→ **Testo da analizzare**
'''

Le salme, una volta tali iniziavano il loro lungo calvario ad esempio si sa che l'imbalsamazione di un alto dignitario poteva durare parecchi mesi e nel caso di un Faraone quasi un anno.
Una prova del tempo necessario si ha nella tomba della regina Meresankh III, (forse una delle mogli di CHEFREN - Faraone della IV Dinastia), qui è specificato che il procedimento di imbalsamazione durò: 272 giorni.
La casta degli imbalsamatori, che lavoravano e pressochè vivevano nelle case della morte, era disprezzata e tenuta a ferrea distanza.
Si è spesso parlato, e scritto, delle bellissime donne che erano le mogli, concubine, favorite di notabili, nobili o regnanti, i loro corpi non venivano consegnati subito alle case della morte, ma potevano trascorrere anche tre o quattro giorni prima che venissero portate lì.

'''

→ **Dati forniti**
'''

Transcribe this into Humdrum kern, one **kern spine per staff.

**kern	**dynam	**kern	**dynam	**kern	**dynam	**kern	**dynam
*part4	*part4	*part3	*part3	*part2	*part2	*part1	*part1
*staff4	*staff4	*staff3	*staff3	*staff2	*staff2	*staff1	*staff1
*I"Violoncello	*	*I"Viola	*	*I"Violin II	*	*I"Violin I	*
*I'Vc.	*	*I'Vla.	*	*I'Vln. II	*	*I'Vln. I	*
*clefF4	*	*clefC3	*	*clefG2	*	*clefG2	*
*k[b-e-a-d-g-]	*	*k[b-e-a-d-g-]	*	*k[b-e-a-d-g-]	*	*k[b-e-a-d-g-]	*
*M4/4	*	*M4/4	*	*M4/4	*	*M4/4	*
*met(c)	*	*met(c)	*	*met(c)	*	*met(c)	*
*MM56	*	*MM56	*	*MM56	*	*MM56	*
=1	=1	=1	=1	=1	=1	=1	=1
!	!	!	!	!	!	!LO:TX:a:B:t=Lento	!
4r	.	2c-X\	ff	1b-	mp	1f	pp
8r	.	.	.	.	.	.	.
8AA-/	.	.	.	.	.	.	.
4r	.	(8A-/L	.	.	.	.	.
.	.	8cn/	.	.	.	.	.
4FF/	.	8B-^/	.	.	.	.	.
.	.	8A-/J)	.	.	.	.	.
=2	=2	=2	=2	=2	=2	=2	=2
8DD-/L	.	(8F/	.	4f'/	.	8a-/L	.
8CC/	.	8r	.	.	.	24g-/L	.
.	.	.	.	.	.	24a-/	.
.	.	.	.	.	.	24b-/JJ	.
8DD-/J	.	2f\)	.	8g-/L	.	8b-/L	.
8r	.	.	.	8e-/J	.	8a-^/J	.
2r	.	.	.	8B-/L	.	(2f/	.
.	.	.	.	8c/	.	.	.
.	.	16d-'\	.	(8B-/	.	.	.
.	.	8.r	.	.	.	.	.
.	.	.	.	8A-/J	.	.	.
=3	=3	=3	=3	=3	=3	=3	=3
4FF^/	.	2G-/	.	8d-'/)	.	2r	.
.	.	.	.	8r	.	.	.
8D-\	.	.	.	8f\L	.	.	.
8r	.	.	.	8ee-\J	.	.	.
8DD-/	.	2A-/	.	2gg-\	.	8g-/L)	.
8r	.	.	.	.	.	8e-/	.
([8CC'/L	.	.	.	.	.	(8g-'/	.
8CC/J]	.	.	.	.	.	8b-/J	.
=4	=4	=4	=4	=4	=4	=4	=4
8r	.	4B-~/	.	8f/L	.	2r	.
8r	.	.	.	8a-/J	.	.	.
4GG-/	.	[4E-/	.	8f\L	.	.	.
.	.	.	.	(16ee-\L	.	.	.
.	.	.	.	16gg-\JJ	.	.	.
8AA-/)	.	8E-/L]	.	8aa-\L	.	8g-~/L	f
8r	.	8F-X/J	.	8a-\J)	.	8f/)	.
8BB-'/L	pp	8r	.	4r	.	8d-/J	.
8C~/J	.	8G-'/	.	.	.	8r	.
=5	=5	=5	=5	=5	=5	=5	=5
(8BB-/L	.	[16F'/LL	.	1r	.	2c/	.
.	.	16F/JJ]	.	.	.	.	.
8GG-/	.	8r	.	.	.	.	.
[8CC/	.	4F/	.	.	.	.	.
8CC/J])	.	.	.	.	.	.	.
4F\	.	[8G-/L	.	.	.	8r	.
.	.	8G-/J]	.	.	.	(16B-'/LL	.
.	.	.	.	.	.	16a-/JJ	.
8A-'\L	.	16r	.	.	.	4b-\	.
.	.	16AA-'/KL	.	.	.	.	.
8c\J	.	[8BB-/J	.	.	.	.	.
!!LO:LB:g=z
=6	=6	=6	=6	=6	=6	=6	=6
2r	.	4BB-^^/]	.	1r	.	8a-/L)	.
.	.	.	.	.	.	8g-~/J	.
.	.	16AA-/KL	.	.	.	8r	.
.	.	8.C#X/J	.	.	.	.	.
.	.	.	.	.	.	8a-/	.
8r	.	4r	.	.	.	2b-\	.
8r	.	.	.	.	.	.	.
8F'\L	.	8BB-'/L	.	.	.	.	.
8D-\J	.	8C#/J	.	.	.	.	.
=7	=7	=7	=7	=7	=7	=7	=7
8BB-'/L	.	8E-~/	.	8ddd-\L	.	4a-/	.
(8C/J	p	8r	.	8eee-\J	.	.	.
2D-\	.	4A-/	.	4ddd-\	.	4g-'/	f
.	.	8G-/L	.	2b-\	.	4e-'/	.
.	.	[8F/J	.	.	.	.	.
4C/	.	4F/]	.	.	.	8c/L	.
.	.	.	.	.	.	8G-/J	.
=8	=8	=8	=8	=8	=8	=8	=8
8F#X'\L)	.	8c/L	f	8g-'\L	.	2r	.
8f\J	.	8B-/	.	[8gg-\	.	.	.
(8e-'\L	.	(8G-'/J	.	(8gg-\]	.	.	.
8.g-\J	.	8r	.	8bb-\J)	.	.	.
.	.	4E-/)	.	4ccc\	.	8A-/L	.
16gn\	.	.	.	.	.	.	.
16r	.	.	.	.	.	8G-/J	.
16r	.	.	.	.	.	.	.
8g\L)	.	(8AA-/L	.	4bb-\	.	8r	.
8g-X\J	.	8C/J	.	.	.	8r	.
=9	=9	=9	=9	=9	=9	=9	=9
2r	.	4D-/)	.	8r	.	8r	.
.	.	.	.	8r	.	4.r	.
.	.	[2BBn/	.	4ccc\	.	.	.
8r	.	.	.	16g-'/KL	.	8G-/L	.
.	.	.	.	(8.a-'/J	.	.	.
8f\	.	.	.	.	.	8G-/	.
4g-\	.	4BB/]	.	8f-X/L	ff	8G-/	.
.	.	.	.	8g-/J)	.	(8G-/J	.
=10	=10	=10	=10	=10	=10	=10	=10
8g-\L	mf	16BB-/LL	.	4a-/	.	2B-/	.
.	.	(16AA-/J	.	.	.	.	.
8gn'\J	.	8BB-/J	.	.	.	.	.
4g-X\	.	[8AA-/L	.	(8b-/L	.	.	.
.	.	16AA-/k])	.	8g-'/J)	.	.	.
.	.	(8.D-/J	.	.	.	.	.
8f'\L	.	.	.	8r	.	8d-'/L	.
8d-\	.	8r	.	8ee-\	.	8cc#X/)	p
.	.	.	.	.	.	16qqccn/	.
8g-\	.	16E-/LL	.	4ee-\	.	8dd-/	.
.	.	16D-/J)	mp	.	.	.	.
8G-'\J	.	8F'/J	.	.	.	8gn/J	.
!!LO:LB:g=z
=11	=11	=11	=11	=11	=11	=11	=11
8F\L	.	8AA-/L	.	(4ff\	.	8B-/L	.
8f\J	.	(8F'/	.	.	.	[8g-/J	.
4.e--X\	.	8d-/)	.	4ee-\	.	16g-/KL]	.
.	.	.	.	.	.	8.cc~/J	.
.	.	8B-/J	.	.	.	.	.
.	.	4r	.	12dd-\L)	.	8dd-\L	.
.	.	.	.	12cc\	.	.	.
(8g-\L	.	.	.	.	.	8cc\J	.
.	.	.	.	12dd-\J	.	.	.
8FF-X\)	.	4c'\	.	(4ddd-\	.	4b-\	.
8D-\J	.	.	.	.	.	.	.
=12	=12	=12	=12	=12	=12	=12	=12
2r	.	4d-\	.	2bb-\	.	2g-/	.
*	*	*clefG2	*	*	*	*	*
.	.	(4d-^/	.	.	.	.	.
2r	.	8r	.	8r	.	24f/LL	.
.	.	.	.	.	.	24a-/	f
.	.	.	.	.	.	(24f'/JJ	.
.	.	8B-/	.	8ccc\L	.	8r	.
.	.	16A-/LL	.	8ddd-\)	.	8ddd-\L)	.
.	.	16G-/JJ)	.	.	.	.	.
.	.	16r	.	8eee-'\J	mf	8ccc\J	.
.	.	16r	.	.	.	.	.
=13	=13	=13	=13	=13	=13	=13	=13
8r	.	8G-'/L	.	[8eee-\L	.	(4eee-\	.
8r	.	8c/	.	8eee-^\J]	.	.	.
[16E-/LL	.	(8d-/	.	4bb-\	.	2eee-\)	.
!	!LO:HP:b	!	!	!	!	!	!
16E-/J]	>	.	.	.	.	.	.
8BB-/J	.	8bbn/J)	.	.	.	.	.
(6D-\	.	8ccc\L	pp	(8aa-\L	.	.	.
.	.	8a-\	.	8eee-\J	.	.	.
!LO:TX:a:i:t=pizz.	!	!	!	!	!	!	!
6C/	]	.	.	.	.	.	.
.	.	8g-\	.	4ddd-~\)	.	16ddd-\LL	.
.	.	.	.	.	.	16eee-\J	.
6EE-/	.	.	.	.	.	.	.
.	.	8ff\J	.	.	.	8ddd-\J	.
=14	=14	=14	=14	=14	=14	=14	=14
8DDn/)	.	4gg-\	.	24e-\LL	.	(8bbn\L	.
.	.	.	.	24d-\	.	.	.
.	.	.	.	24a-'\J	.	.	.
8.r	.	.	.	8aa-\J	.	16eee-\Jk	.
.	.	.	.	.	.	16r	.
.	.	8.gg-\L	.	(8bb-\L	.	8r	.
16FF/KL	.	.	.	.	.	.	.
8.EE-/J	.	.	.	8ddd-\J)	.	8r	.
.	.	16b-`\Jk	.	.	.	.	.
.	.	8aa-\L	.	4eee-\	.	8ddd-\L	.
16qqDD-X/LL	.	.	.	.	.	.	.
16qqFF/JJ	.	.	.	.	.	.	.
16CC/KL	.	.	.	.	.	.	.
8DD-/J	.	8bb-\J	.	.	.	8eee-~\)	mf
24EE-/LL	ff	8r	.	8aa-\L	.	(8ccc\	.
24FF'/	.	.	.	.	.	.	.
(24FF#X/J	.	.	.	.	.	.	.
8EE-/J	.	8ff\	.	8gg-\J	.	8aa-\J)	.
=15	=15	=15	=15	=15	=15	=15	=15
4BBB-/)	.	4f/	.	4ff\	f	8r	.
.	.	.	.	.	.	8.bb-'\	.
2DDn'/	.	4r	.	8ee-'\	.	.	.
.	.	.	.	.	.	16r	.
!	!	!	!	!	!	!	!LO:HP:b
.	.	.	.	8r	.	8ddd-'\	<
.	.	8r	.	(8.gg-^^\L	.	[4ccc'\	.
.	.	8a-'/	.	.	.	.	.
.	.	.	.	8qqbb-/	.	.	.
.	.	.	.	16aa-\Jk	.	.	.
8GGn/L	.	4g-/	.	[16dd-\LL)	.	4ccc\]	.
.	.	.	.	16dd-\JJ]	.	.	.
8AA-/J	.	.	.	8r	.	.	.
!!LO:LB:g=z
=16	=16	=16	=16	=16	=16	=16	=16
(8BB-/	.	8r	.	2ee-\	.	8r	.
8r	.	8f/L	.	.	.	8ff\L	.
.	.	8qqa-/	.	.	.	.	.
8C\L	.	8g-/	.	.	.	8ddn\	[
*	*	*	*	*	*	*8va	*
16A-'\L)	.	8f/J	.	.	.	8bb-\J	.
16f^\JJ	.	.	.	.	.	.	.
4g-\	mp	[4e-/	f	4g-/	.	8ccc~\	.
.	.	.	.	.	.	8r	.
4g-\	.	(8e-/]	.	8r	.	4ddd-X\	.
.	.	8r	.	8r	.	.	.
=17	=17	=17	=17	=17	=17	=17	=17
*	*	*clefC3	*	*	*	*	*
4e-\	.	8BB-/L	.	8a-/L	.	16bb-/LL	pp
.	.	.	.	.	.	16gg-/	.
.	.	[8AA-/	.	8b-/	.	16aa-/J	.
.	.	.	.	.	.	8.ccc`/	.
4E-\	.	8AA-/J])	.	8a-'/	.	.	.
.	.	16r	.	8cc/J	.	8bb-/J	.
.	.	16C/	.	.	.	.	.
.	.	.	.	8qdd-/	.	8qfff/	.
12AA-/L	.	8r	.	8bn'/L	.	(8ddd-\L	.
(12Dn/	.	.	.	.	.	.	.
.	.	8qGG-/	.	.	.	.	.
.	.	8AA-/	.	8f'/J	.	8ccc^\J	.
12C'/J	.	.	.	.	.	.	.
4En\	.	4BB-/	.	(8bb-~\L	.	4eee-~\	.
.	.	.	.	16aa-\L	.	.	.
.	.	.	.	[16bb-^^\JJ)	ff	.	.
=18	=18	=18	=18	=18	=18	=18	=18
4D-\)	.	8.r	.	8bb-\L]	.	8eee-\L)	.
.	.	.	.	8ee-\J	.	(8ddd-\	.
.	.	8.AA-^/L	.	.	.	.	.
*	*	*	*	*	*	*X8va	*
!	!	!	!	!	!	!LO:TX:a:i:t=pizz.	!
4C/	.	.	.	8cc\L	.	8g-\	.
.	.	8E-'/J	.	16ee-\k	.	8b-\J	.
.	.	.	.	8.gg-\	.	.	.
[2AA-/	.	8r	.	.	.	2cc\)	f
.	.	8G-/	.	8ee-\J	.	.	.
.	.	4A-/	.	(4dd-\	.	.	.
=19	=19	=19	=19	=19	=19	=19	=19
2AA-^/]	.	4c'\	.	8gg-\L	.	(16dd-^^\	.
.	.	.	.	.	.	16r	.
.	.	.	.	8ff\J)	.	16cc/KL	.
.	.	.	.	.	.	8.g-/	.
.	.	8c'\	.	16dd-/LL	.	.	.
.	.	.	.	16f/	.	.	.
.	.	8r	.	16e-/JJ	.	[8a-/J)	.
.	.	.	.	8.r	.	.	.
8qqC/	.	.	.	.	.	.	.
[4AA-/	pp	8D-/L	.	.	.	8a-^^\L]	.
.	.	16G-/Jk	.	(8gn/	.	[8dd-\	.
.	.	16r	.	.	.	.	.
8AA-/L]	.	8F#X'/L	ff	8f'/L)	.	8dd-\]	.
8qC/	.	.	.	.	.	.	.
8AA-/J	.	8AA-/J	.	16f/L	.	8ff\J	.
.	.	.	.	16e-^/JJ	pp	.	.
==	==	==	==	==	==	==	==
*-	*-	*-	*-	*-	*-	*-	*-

'''

→ **Cosa fare**
Stabilisci se le affermazioni seguenti concordano con il testo sull'imbalsamazione, rispondendo sì o no e citando alla lettera le parole del testo che lo decidono.
1. L'imbalsamazione della regina Meresankh III durò 272 giorni.
2. La casta degli imbalsamatori godeva di grande stima.
3. I corpi delle mogli e delle favorite dei notabili venivano consegnati subito alle case della morte.

→ **Risposta**
1. Sì: «qui è specificato che il procedimento di imbalsamazione durò: 272 giorni».
2. No: «La casta degli imbalsamatori, che lavoravano e pressochè vivevano nelle case della morte, era disprezzata e tenuta a ferrea distanza».
3. No: «i loro corpi non venivano consegnati subito alle case della morte».